Aims and objectives: The use of autologous tissue-engineered skin substitutes is a promising approach to cover large skin defects in patients. Preclinical investigation is pivotal to test and improve the quality of these bio-engineered substitutes. In the skin, the epidermis, formed mainly by keratinocytes, provides the first physical barrier protecting from the environment. Proper keratinocyte differentiation and, thus, formation of a stratified epidermis is essential for this function. Keratins, the main structural support of keratinocytes, play a vital role regarding differentiation of keratinocytes. Here, we examined the expression pattern of a recently described keratinocyte differentiation marker, namely Keratin 24, in our skin substitutes.
Materials and methods: Human epidermal keratinocytes, melanocytes, dermal fibroblasts, palmar fibroblasts or sweat gland cells were used to prepare skin substitutes. Fibroblast-containing collagen hydrogels were prepared, and keratinocytes or sweat gland cells and melanocytes were seeded onto the hydrogels. The generated tissue-engineered dermo-epidermal skin analogs were transplanted onto full-thickness skin wounds created on the back of immuno-incompetent rats. The skin substitutes were excised at different time points and histologically examined with regard to Keratin 24 expression.

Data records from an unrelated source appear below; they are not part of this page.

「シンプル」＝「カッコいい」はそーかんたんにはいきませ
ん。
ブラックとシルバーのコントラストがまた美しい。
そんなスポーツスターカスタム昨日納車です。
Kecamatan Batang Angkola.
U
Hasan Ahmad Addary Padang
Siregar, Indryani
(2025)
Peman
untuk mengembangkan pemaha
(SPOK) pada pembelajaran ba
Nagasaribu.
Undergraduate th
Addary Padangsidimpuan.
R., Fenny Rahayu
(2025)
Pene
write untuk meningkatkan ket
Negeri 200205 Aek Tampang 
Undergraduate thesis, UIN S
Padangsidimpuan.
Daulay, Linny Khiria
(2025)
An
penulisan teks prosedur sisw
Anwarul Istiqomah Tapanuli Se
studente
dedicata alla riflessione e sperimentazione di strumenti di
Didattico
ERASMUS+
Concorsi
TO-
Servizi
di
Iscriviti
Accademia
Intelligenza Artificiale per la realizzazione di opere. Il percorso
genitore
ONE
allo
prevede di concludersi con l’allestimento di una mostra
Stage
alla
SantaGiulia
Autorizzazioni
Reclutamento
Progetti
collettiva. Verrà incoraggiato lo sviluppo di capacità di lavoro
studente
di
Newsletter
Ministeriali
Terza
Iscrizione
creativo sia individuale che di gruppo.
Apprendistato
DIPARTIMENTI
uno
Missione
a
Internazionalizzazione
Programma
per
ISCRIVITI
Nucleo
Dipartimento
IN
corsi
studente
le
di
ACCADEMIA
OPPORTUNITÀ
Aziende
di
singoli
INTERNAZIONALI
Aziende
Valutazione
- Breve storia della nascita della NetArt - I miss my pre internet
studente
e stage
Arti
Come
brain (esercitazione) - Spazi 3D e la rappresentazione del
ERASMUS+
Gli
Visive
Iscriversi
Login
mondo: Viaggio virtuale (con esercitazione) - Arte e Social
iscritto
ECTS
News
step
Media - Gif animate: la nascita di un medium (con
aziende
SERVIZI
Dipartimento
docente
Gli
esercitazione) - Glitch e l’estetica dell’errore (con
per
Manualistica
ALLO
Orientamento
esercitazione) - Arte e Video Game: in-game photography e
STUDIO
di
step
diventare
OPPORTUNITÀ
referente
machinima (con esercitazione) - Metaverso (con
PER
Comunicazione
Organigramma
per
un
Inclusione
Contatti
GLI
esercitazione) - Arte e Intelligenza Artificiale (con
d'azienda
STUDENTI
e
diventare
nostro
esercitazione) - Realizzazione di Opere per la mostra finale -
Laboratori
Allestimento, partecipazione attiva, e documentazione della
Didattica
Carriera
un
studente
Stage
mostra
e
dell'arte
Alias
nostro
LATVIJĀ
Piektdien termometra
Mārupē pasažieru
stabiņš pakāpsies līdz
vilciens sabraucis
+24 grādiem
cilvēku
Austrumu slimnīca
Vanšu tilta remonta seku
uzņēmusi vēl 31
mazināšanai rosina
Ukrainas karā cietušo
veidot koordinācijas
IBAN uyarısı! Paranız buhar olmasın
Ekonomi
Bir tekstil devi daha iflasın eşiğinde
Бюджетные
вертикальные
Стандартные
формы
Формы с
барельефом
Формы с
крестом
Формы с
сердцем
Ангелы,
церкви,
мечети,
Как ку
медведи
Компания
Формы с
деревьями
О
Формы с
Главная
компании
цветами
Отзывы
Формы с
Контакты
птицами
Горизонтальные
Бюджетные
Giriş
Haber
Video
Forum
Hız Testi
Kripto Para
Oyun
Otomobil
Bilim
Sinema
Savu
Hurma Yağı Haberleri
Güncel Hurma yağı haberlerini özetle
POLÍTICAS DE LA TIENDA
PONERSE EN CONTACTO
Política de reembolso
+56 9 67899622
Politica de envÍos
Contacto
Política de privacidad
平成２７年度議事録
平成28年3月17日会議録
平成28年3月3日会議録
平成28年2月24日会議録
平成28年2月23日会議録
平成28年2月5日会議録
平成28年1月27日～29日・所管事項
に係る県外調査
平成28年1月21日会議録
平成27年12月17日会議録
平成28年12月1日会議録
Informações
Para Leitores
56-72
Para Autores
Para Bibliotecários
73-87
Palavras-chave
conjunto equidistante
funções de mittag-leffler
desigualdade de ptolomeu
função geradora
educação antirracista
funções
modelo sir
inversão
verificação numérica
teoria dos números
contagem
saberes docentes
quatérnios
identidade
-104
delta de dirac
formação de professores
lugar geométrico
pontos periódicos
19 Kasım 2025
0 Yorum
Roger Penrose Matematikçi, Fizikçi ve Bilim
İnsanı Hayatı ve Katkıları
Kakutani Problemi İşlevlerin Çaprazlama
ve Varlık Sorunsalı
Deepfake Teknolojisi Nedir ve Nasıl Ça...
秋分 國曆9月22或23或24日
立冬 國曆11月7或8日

Results: We observed the expression of Keratin 24 in keratinocytes of the upper stratum spinosum of the epidermis. In particular, we observed an intensified expression of Keratin 24 13 weeks after transplantation compared to 4 weeks after transplantation. Importantly, we noticed a markedly higher presence of Keratin 24 in more spinous layers if we used palmar fibroblasts or sweat gland cells in our skin substitutes compared non-palmar fibroblasts or epidermal keratinocytes.
Conclusion: Our observations prove that the keratinocyte differentiation marker Keratin 24 is expressed in our dermo-epidermal skin substitutes in a normal pattern. This highlights that our bio-engineered skin analogs mature and reach homeostasis in an in vivo assay. These findings harbor favorable implications regarding future clinical application.